Don't the first and second commands create a zpool backed by a file? That's not what's at question here, I want to know if you can back a zpool with a zvol created on that same zpool.

A quick test showed that it does work on FreeBSD to create a zpool upon a zvol from a different zpool. The circular version has made it hang for a not-insignificant amount of time...

That's a nice writeup.
I'm sure you've chosen that configuration for a reason, but I think it's a good example for why stripes over mirrors can be a better choice for some applications

You are running raidz2(7x4TB)+raidz2(8x2TB). Let's say that instead it was 3x(mirror(2x4TB))+4x(mirror(2x2TB)). Your capacity is 32TB as-is, or 20TB as mirrors: obviously that's a huge loss, and factoring in heat/electricity/performance/reliability it's likely that the raidz is a good choice for a home setup. Bandwidth would also be more that sufficient for home use.

But as you mention, the upgrades either take forever (one drive at a time) or require ridiculous free ports (add 7x at once?!). Even if you were to do them all at once, it would still be a fairly slow process with a massive performance hit.
On the other hand, with mirrors you can increase capacity 2 drives at a time, and at that level it's reasonable to leave both drives active as part of the "mirror" (now, 4-way) for some time. This is my preferred approach: new drives get added to a mirror set and run along with the system for a month or two. This stress-tests them, and if any point there are warning signs the drives can be dropped out immediately. If all is good after the test period, the old 2x of the mirror are removed and the space is immediately available (autoexpand=on). The process can then be repeated. Overall it takes as much or more time than your approach, but the system is completely usable during that time with no real performance hits, and of course the overall system performance is substantially improved with the equivalent of 7 devices running in parallel instead of 2.

There are definitely situations in which raidz2/3 makes more sense than mirrors, but if you're regularly expanding or looking for performance, I think the balance favors mirrors.
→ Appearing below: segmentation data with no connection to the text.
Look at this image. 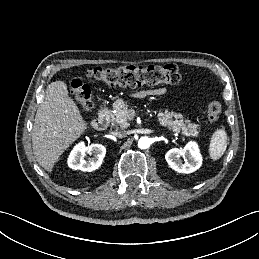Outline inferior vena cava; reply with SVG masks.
I'll list each match as a JSON object with an SVG mask.
<instances>
[{
    "label": "inferior vena cava",
    "instance_id": "obj_1",
    "mask_svg": "<svg viewBox=\"0 0 259 259\" xmlns=\"http://www.w3.org/2000/svg\"><path fill=\"white\" fill-rule=\"evenodd\" d=\"M112 134L118 138H123V137H126L127 135L126 131L124 130H116L115 132H112Z\"/></svg>",
    "mask_w": 259,
    "mask_h": 259
}]
</instances>
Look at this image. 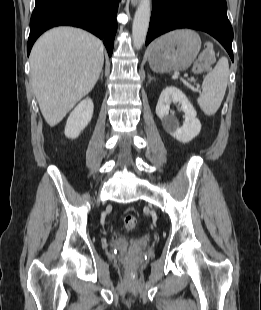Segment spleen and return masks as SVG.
I'll use <instances>...</instances> for the list:
<instances>
[{
    "instance_id": "1",
    "label": "spleen",
    "mask_w": 261,
    "mask_h": 310,
    "mask_svg": "<svg viewBox=\"0 0 261 310\" xmlns=\"http://www.w3.org/2000/svg\"><path fill=\"white\" fill-rule=\"evenodd\" d=\"M229 77V64L226 57H221L202 82V92L197 102L207 116L214 115L225 95Z\"/></svg>"
}]
</instances>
Have you confirmed using a zvol underneath a zpool, and if so was it a different zpool?
I've wanted to do that in the past, but it was specifically blocked. It's a pretty ugly thing to do, but it does give you a "new" block device that could be imported as a mirror on-demand. With enough drives in the zpool, that new device is nearly independent from its mirror, from a failure perspective.
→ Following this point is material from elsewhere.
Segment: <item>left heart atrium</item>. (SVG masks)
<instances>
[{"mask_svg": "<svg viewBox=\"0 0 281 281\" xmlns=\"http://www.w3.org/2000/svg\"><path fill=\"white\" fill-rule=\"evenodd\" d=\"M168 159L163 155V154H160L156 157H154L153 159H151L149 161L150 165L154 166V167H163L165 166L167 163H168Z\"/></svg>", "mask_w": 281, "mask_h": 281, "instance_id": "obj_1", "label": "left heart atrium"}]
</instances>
Is it a problem to add them by ID? I intentionally use partition IDs because they're stable, and it works well in both Linux and FreeBSD, but the FreeBSD people seem to like labels or raw device names.
Regardless, every import should bring the same pool online in the same way, regardless of the device names.

Maybe your ZIL comments are specific to Linux? It used to be the case in FreeBSD that you had to have the ZIL present to import, and a dead ZIL was a very big problem, but that was many versions ago (~3-4 years?). I personally went through this when I had a ZIL die and the pool was present but unusable. I was able to successfully perform a zpool version upgrade on the "dead" pool, after which I was able to export it and re-import it as functional without the ZIL.

Note that this was NOT a recommended sequence of operations, and I wouldn't suggest it unless you have no choice.